Interfacing biology with nanomaterials

Incredible progress continues to be made in elucidating the structure/function of biomolecules to the point where de novo biologicals with designer properties such as peptide nucleic acids, for example, are now a reality. Likewise, similar progress is continually being made for many nanomaterials with unique physiochemical and optoelectronic properties including semiconductor quantum dots (QDs), metal or other nanoparticles (NPs) along with carbon-based nanotubes and fullerenes. Nanoscience suggests that these disparate almost orthogonal nanomaterials can be combined to create value-added functional devices that will be capable of far more than the individual parts. For example, hybrid photosynthetic protein-NP or carbon nanostructures for efficient solar energy harvesting or antibody/nucleic acid-NP devices for biosensing and targeted drug delivery. These and a myriad of other related concepts are commonly presented to program managers, outlined as the goal in proposals, or become the motivational slide at the start of a talk and indeed the number of researchers active in what is now described as ‘Bionanotechnology’ are beyond counting. What is hardly ever addressed in detail is how to construct these new biological-inorganic composites as desired; in other words how do we bring the pieces of the different puzzles together every time? As this most often becomes the rate-limiting step, it is an area of importance to the future progress of this nascent field.

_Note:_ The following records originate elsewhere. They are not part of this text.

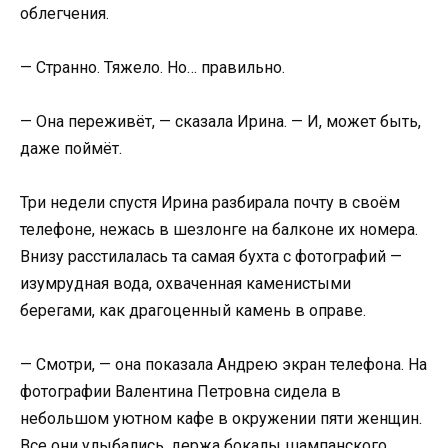
облегчения.
— Странно. Тяжело. Но… правильно.
— Она переживёт, — сказала Ирина. — И, может быть,
даже поймёт.
Три недели спустя Ирина разбирала почту в своём
телефоне, нежась в шезлонге на балконе их номера.
Внизу расстилалась та самая бухта с фотографий —
изумрудная вода, охваченная каменистыми
берегами, как драгоценный камень в оправе.
— Смотри, — она показала Андрею экран телефона. На
фотографии Валентина Петровна сидела в
небольшом уютном кафе в окружении пяти женщин.
Все они улыбались, держа бокалы шампанского.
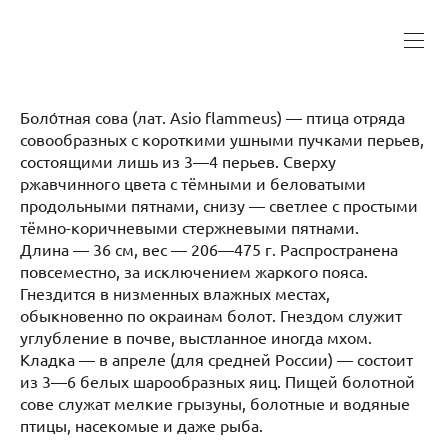
Боло́тная сова (лат. Asio flammeus) — птица отряда
совообразных с короткими ушными пучками перьев,
состоящими лишь из 3—4 перьев. Сверху
ржавчинного цвета с тёмными и беловатыми
продольными пятнами, снизу — светлее с простыми
тёмно-коричневыми стержневыми пятнами.
Длина — 36 см, вес — 206—475 г. Распространена
повсеместно, за исключением жаркого пояса.
Гнездится в низменных влажных местах,
обыкновенно по окраинам болот. Гнездом служит
углубление в почве, выстланное иногда мхом.
Кладка — в апреле (для средней России) — состоит
из 3—6 белых шарообразных яиц. Пищей болотной
сове служат мелкие грызуны, болотные и водяные
птицы, насекомые и даже рыба.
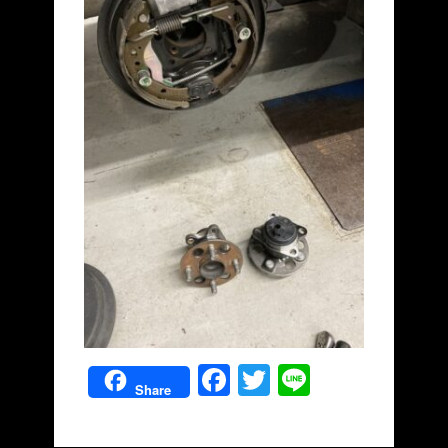
Facebook
Twitter
Line
Share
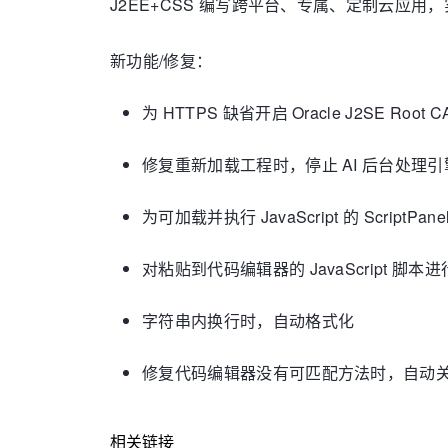
J2EE+CSS 编写跨平台、专属、定制云应用，实时生成 A
新功能/修复：
为 HTTPS 缺省开启 Oracle J2SE Root 
修复重新加载工程时，停止 AI 后台处理引
为可加载并执行 JavaScript 的 ScriptPane
对粘贴到代码编辑器的 JavaScript 脚
字符串内换行时，自动格式化
修复代码编辑器没有可匹配方法时，自动
相关链接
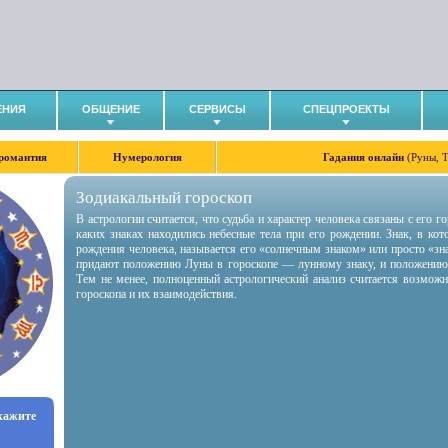
ЕНИЯ
ОБЩЕНИЕ
СЕРВИСЫ
СПЕЦПРОЕКТЫ
романтия
Нумерология
Гадания онлайн
(Руны, 
Зодиакальный гороскоп
В астрологии считается, что судьба и характер человека связаны с его 
каких знаках находились небесные тела при его рождении. Знак, в ко
рождения человека, называется его «солнечным знаком» или просто «зн
придают положению Луны в гороскопе — лунному знаку, и положению
Тем не менее, полноценный астрологический анализ считается возмож
гороскопа и их взаимодействия.
укажите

This current Materials Today issue focuses on ‘Materials for Sensing/Diagnosis’. A common theme amongst this issue is that almost all the hybrid nanomaterials described within would greatly benefit from having the ability to controllably or systematically attach any biological to any nanomaterial or surface. But what does ‘controllably’ mean in this case? Five criteria provide a good framework and they are easily visualized by using the attachment of a biological (protein, peptide, DNA) to a NP as a descriptive example, see cover image. Successful implementation would allow: (i) any biological to be homogenously attached to any NP/surface, with intimate control over (ii) orientation, (iii) separation distance from the surface, (iv) valence or density and v-affinity to that surface. Analogous ideas have already been iterated in various forms, see for example the excellent monograph by Hamad-Schifferli [1] and [2]. Although easily stated, these goals are hard to achieve individually, let alone cumulatively. Currently utilized chemistries borrow heavily from established biolabeling/bioconjugation techniques [3] and are plagued by numerous issues including lack of unique or specific target sites, heterogeneity, crosslinking, loss of function and an overall lack of control when applied to nanomaterials.

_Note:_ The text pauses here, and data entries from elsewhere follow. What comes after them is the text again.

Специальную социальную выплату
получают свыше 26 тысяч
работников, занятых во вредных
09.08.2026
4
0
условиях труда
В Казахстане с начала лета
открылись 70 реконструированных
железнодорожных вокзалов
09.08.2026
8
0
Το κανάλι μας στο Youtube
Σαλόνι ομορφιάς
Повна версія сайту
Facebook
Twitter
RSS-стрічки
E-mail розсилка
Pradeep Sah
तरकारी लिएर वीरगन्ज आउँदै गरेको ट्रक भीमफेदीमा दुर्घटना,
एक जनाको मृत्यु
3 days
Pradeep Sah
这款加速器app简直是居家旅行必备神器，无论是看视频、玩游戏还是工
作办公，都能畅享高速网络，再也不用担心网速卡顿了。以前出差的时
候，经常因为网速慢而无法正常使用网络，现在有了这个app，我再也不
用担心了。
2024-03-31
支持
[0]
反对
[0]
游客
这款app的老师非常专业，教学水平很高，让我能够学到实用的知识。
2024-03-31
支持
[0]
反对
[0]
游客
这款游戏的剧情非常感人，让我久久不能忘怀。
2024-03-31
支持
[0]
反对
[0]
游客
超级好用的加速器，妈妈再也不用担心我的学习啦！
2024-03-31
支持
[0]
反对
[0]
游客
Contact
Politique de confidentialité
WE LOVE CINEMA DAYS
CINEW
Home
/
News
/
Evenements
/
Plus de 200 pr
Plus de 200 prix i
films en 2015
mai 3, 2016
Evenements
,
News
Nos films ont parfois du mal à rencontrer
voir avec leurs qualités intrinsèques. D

So how do we get there? Similar to the examples set by Tsien, Haugland, Hermanson and innumerable others who have developed the current toolset for bioconjugating and modifying biologicals, we need a dedicated chemical discipline that focuses on nanomaterial-bioconjugation [3]. Current and next generation nanoscientists will benefit greatly from a working knowledge of what biological-inorganic composites can be achieved practically and what is not yet feasible. As Nanoscience will soon be established as both a classroom subject and a focused major at a growing number of institutions, it's appropriate that this specialty be both researched and taught at the university level. With a combination of materials science, physics, molecular biology, bioengineering and chemistry all needing emphasis, the subject itself is really emblematic of this cross-disciplinary field. Further, many scientists already unknowingly rely on these chemistries to biofunctionalize surfaces or other materials, so it should be firmly recognized for the potential that it can provide in the long-term.